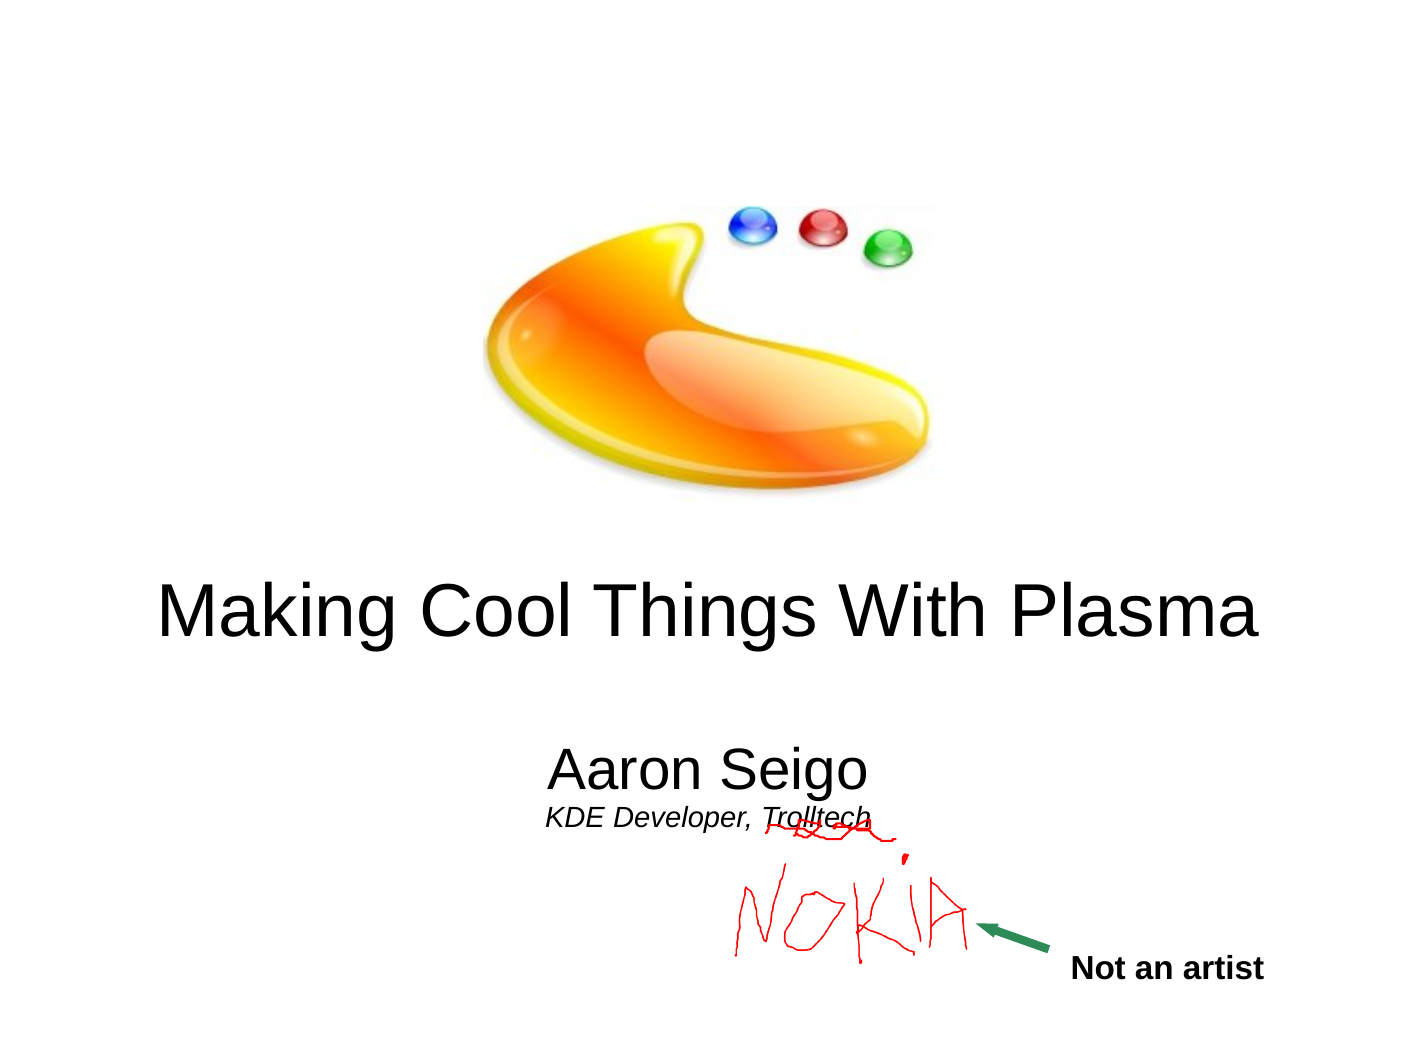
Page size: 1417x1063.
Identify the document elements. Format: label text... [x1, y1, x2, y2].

picture [669, 770, 1060, 1063]
text_box Not an artist [1055, 942, 1322, 1021]
picture [483, 206, 934, 503]
text_box Making Cool Things With Plasma Aaron Seigo KDE Developer, Trolltech [0, 561, 1417, 1063]
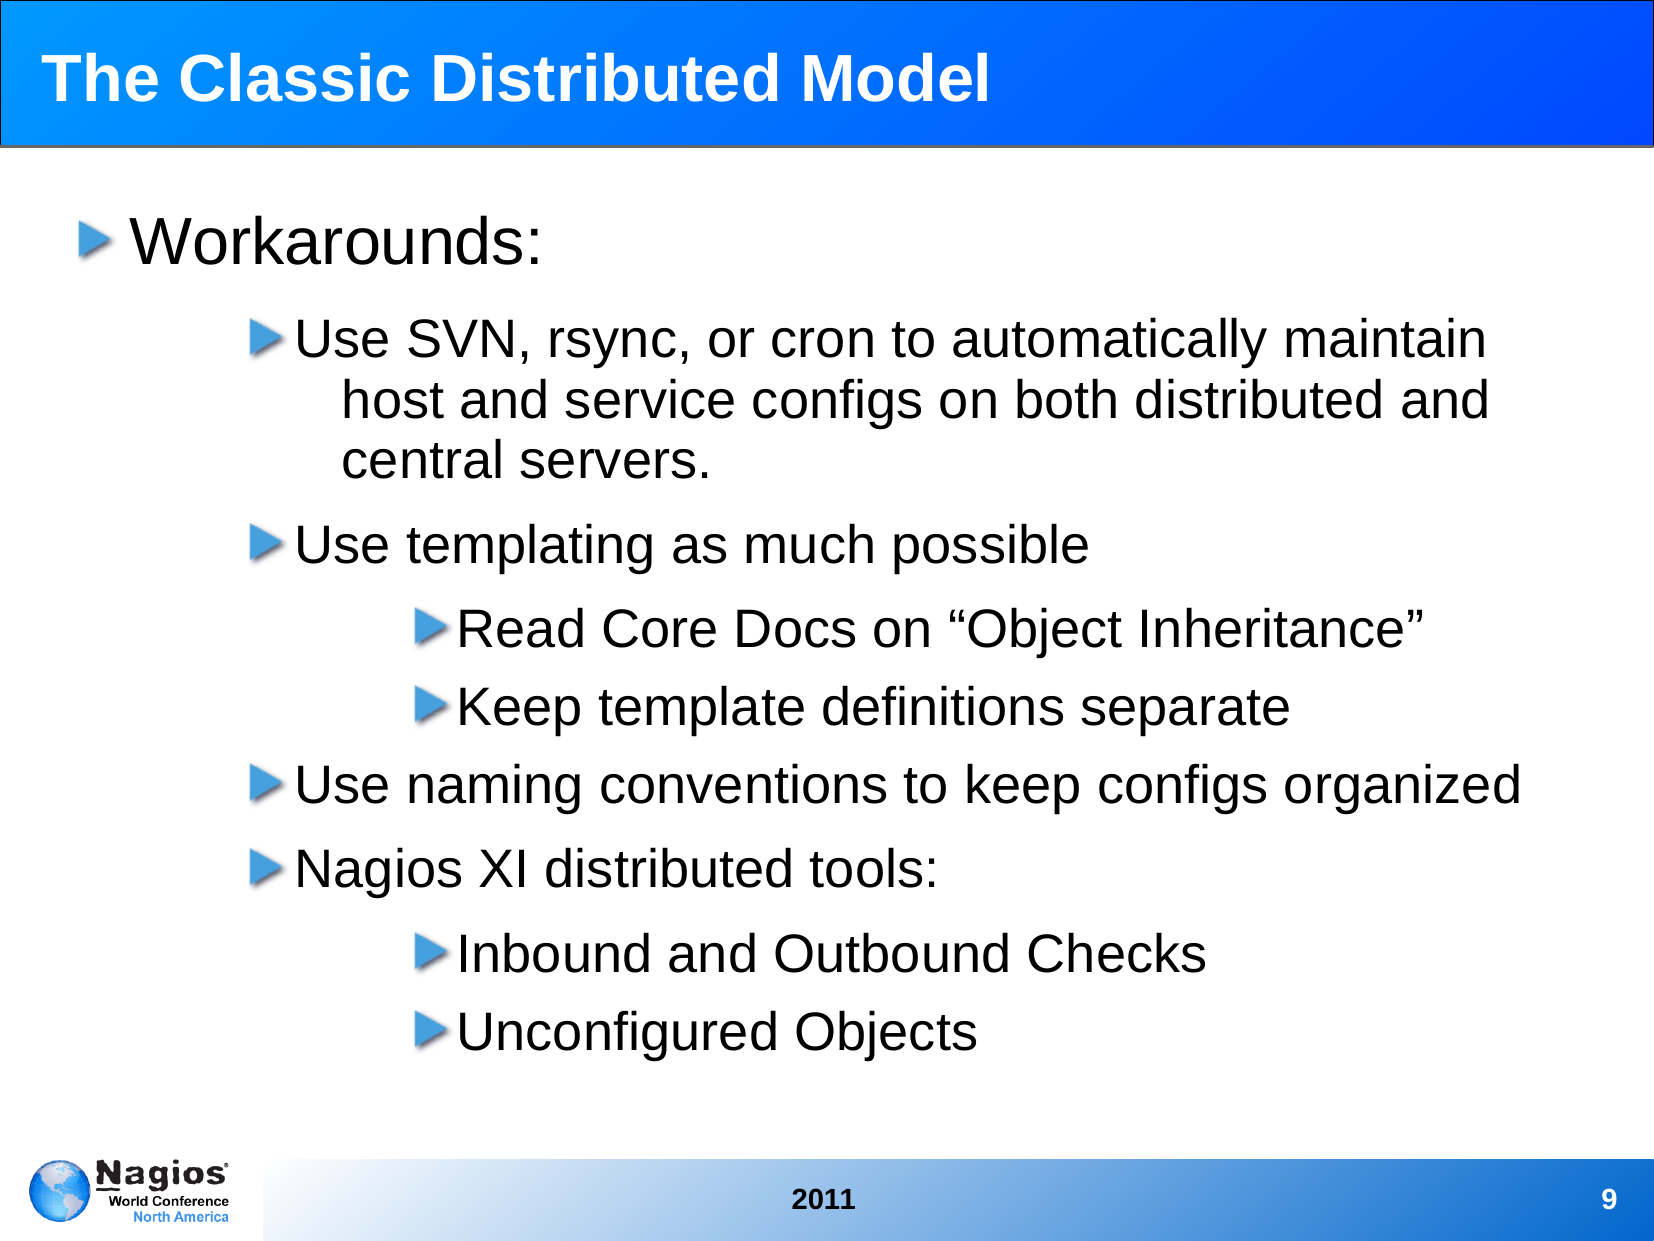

# # # # # # #

» Brief
Quote the data above word for word, omitting the pictures.

» Written response
Page size: 1417x1063.
Identify the document elements. Format: label text... [x1, y1, x2, y2].

picture [669, 770, 1060, 1063]
text_box Not an artist [1055, 942, 1322, 1021]
picture [483, 206, 934, 503]
text_box Making Cool Things With Plasma Aaron Seigo KDE Developer, Trolltech [0, 561, 1417, 1063]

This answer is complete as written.